As energy needs vary from one person to another due to different factors (age, sex, physiological condition, or level of physical activity), this value only serves as a general guide to identify if a food has a high or low percentage of a specific nutrient. If, for example, we need to limit sodium intake, we will try to choose products with a low %DV of that mineral.
They are substances present in food, essential for our growth and development. Food-producing companies must declare them in a mandatory way due to the impact they have on long-term health.
How to Reading Product Labels?
Labelling pre-packaged food products and non-alcoholic beverages informs the consumer about these products’ nutritional and energy content (calories). This information is printed on the packages as follows:
Healthy information table, which includes the following elements:
- Portion size.
- Many calories.
Amount and Percent Daily Value (%DV) of:
- Carbohydrates (sugars and fibre)
- Vitamins and minerals
Fat, Cholesterol, and Sodium
Total fats include monounsaturated, polyunsaturated, and Trans-fats.
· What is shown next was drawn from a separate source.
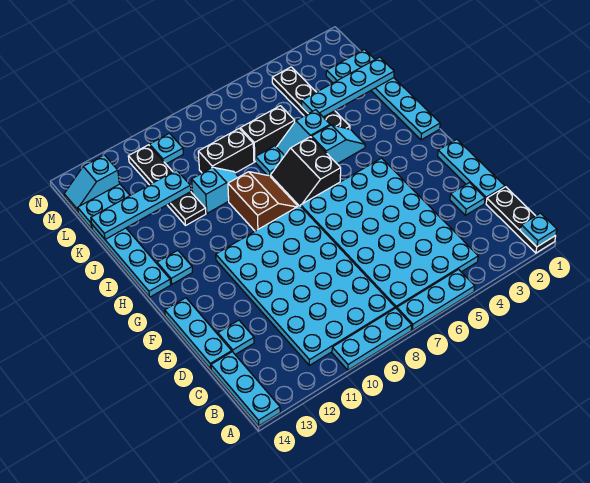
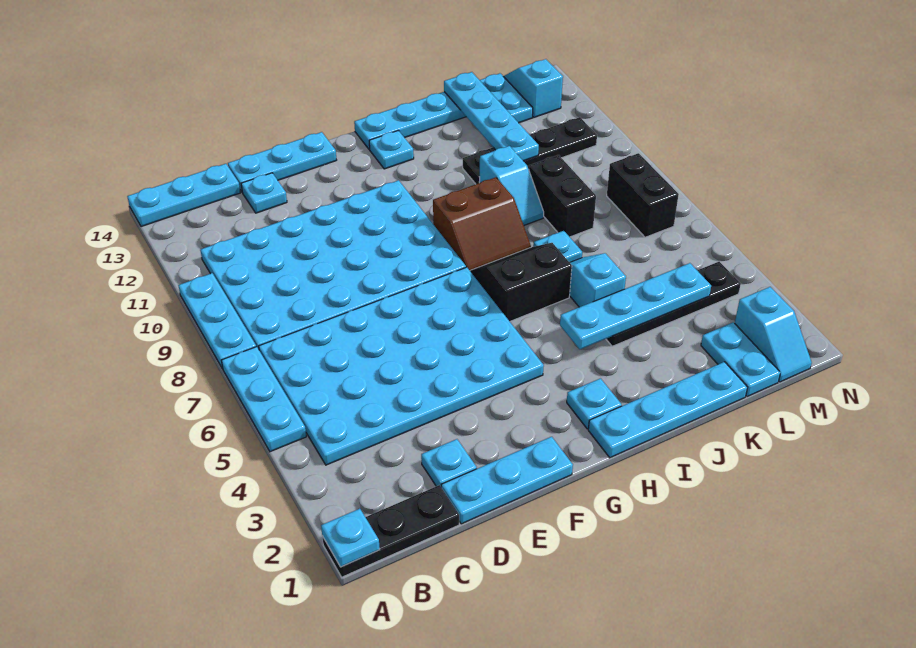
cyan 1x2 slope [312,125,365,164] -> cyan 1x2 slope moved to [735,287,812,382]
cyan 1x4 plate [302,57,394,117] -> cyan 1x4 plate turned to [560,263,711,349]
black 1x2 brick [240,106,295,162] -> black 1x2 brick moved to [607,153,679,237]
cyan 1x1 plate [150,133,183,164] -> cyan 1x1 plate moved to [567,378,622,429]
Saturate and trans fats can alter blood levels of total cholesterol and low-density cholesterol (bad cholesterol), so it recommend that the daily caloric intake of total fat is less than 3 grams, cholesterol less than 20 mg and that the trans-fat content per serving processes foods is less than 1%. Unsaturated fats (monounsaturated and polyunsaturated) are healthy in moderation. Sodium refers to the amount of salt that a product contains. The recommendation is to choose products with less than 140 mg per serving. When selecting foods marked “fat-free” and “low-fat,” keep in mind that “fat-free” doesn’t mean calorie-free. Sometimes,
All industrialized foods and beverages sold in markets and warehouses must have a label. We must review these labels to know all the characteristics of the products before buying them and choose appropriately.
By reading the labels, we can know if a product is suitable for our consumption. For this, we verify the clean registry granted by the General Directorate of Environmental Health (Digest).